### Task to complete
Reproduce the lines below without any change, beginning with the first line of the items and continuing through the line that contains "scientific name: Pantala flavescens", with both of those lines included.

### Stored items
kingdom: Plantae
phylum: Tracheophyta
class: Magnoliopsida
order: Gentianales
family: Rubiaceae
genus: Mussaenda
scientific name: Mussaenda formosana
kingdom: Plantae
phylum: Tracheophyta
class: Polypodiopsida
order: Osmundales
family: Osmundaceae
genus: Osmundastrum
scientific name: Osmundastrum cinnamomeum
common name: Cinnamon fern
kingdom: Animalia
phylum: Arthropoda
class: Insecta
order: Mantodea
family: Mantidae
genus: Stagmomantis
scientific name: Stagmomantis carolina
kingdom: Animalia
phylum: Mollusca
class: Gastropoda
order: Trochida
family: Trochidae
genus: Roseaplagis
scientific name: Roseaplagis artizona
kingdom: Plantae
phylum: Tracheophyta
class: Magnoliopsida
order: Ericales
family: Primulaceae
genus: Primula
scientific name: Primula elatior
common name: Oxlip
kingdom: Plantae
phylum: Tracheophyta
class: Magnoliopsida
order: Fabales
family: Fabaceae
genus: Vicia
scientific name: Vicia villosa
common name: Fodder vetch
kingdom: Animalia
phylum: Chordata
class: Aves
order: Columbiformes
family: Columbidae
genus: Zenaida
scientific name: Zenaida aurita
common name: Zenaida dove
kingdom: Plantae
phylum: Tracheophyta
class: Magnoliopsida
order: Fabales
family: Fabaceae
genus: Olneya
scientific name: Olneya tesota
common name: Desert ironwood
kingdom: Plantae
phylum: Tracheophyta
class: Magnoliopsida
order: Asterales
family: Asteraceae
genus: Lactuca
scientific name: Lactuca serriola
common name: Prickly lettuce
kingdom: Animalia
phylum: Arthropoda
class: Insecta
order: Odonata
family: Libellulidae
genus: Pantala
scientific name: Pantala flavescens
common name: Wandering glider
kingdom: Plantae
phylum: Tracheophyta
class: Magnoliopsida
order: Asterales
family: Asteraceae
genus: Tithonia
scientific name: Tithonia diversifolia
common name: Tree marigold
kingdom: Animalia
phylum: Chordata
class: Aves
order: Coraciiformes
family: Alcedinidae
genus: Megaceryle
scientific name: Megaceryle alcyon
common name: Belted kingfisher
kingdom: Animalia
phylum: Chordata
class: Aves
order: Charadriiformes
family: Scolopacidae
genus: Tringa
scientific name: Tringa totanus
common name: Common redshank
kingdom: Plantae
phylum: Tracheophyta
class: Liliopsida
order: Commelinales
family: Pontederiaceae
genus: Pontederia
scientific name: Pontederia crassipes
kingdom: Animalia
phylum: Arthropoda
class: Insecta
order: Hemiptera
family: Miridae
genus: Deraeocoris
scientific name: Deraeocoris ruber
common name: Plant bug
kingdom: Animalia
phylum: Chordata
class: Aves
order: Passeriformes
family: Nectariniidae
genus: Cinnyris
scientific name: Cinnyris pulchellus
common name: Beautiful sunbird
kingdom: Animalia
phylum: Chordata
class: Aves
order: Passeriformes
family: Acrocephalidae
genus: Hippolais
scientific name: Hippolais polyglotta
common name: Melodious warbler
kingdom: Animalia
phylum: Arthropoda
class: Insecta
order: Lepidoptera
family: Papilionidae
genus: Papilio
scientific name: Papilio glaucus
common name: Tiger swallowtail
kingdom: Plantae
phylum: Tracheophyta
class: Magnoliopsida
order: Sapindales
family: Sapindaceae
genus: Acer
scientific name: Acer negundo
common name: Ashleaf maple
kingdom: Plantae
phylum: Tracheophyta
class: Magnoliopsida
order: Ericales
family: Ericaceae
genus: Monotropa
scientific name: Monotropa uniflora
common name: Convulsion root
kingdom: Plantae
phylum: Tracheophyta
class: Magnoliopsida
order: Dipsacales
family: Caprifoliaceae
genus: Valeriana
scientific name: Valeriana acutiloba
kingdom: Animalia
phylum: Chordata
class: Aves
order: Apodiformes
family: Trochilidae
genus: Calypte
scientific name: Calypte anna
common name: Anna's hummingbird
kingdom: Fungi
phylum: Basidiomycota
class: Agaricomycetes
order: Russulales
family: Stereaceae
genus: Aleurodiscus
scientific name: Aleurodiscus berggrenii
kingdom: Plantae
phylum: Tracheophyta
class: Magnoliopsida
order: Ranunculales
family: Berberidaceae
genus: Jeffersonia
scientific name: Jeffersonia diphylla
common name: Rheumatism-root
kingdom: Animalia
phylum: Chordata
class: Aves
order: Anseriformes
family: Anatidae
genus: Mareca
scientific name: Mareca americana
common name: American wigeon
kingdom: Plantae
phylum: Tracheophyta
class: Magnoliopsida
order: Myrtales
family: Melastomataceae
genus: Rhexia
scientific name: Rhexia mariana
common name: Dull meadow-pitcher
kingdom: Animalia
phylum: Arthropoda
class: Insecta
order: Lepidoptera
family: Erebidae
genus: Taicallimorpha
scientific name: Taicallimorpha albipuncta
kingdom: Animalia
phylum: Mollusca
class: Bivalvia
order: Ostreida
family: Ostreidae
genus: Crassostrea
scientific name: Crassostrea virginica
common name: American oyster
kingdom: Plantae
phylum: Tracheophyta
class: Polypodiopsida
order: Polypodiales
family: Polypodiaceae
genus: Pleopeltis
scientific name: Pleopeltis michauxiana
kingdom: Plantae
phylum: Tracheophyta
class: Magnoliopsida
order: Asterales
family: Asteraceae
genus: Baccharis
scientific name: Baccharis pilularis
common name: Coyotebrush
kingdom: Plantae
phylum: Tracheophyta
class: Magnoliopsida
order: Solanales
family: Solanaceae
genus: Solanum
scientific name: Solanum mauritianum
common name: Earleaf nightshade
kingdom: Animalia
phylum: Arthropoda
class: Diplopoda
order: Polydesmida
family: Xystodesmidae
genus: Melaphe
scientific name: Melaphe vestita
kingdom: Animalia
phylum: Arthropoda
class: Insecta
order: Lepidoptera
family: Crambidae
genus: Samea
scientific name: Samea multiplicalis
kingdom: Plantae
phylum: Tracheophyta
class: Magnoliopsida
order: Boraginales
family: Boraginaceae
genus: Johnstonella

### Exercise output
kingdom: Plantae
phylum: Tracheophyta
class: Magnoliopsida
order: Gentianales
family: Rubiaceae
genus: Mussaenda
scientific name: Mussaenda formosana
kingdom: Plantae
phylum: Tracheophyta
class: Polypodiopsida
order: Osmundales
family: Osmundaceae
genus: Osmundastrum
scientific name: Osmundastrum cinnamomeum
common name: Cinnamon fern
kingdom: Animalia
phylum: Arthropoda
class: Insecta
order: Mantodea
family: Mantidae
genus: Stagmomantis
scientific name: Stagmomantis carolina
kingdom: Animalia
phylum: Mollusca
class: Gastropoda
order: Trochida
family: Trochidae
genus: Roseaplagis
scientific name: Roseaplagis artizona
kingdom: Plantae
phylum: Tracheophyta
class: Magnoliopsida
order: Ericales
family: Primulaceae
genus: Primula
scientific name: Primula elatior
common name: Oxlip
kingdom: Plantae
phylum: Tracheophyta
class: Magnoliopsida
order: Fabales
family: Fabaceae
genus: Vicia
scientific name: Vicia villosa
common name: Fodder vetch
kingdom: Animalia
phylum: Chordata
class: Aves
order: Columbiformes
family: Columbidae
genus: Zenaida
scientific name: Zenaida aurita
common name: Zenaida dove
kingdom: Plantae
phylum: Tracheophyta
class: Magnoliopsida
order: Fabales
family: Fabaceae
genus: Olneya
scientific name: Olneya tesota
common name: Desert ironwood
kingdom: Plantae
phylum: Tracheophyta
class: Magnoliopsida
order: Asterales
family: Asteraceae
genus: Lactuca
scientific name: Lactuca serriola
common name: Prickly lettuce
kingdom: Animalia
phylum: Arthropoda
class: Insecta
order: Odonata
family: Libellulidae
genus: Pantala
scientific name: Pantala flavescens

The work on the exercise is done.